** Source passage **
Once again, it is a pleasure to serve under your chairmanship, Mr Howarth. The group of amendments will expand the one-stop-shop approach to consents for nationally significant infrastructure projects and ensure that the application of special parliamentary procedure applies in the way originally intended.
Clauses 19 and 20 fulfil the Government’s commitment to reform special parliamentary procedure. Clause 19, to which the amendments would be made, limits the use of the special parliamentary procedure, which requires further scrutiny by Parliament of decisions on the compulsory acquisition of special land, where it is not considered that it is necessary, or where there are good reasons for it not to take place.
As part of the Prime Minister’s housing and planning growth announcement on 6 September, the Government set out their intention to expand the one-stop-shop approach for consents for nationally significant infrastructure projects. On 26 November, I published a consultation setting out our proposals for delivering that, while also giving notice to bring forward the new clause and the supporting amendments to the Bill.
Getting the infrastructure that this country needs delivered as quickly and efficiently as possible is absolutely crucial to the Government’s commitment to creating the conditions for sustainable long-term growth. As part of that commitment, we need to ensure that the development consent regime for crucial infrastructure projects works as smoothly and efficiently as possible. Wherever we can, we will remove the bureaucracy and barriers that stand in the way of growth.
The group of amendments removes a number of separate certification and consent processes currently set out in primary legislation. The amendments remove the requirements for additional consents and certificates to be issued set out in sections 127, 131, 132, 137 and 138 of the Planning Act 2008. Sections 127, 131, 132 and 138 all relate to certificates or consents required from the Secretary of State. Section 137 is different. It applies to consents issued by statutory undertakers and communications code operators affected by the development consent order in certain circumstances.
The development consent order process offers ample opportunity for these issues currently considered and certified separately to be dealt with effectively. The examining authority and the Secretary of State taking the decision on the development consent order will still have to consider the material issues and will have to set out in the order that he is content that any of the relevant tests set out in legislation—for example, that rights can be purchased without serious detriment to the carrying on of the undertaking—have been met. However, the requirement for an additional certificate or consent—another piece of paper to add to the pile—will no longer be needed, providing a streamlined, more efficient process.
If the Secretary of State is minded to issue a certificate under sections 131 or 132, disapplying the requirement for special parliamentary procedure where an order authorises the acquisition of commons, open space or fuel or field garden allotments, he is required to go through a number of unnecessary procedural requirements. However, it is important to emphasise that the main examination process will still allow interested parties to make representations about these matters, for example, regarding the adequacy of exchange land where common land is acquired. I therefore consider those additional procedures to be duplicative and burdensome.

** Source data **
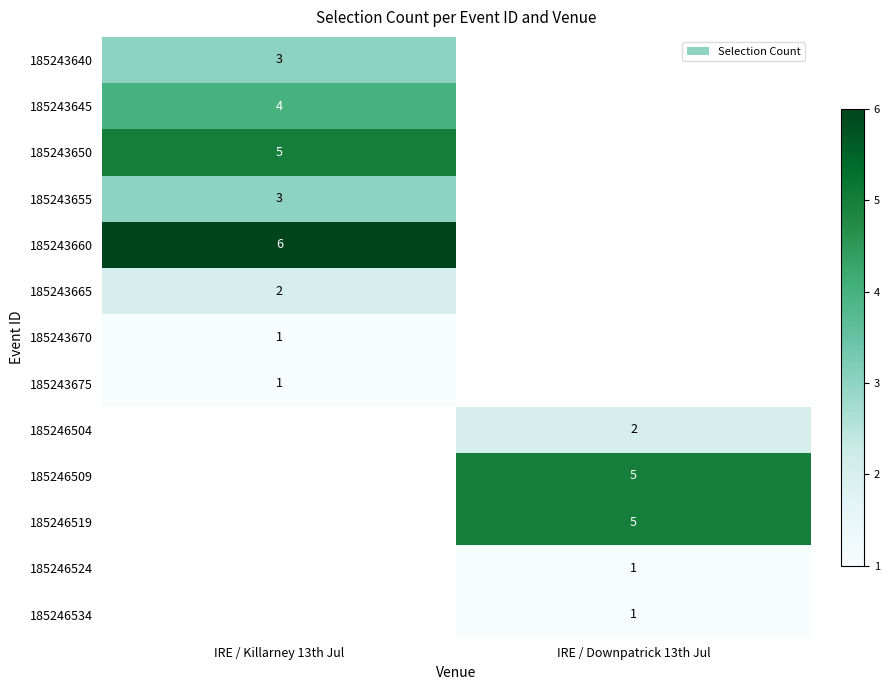

Is it true that 185243670 equals 0 at IRE / Killarney 13th Jul?

False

** Required work **
Copy word for word everything in the passage on infrastructure consents from "The development consent order process" down to "more efficient process.". The data above are separate material and have no connection to the passage on infrastructure consents.

** Answer section **
The development consent order process offers ample opportunity for these issues currently considered and certified separately to be dealt with effectively. The examining authority and the Secretary of State taking the decision on the development consent order will still have to consider the material issues and will have to set out in the order that he is content that any of the relevant tests set out in legislation—for example, that rights can be purchased without serious detriment to the carrying on of the undertaking—have been met. However, the requirement for an additional certificate or consent—another piece of paper to add to the pile—will no longer be needed, providing a streamlined, more efficient process.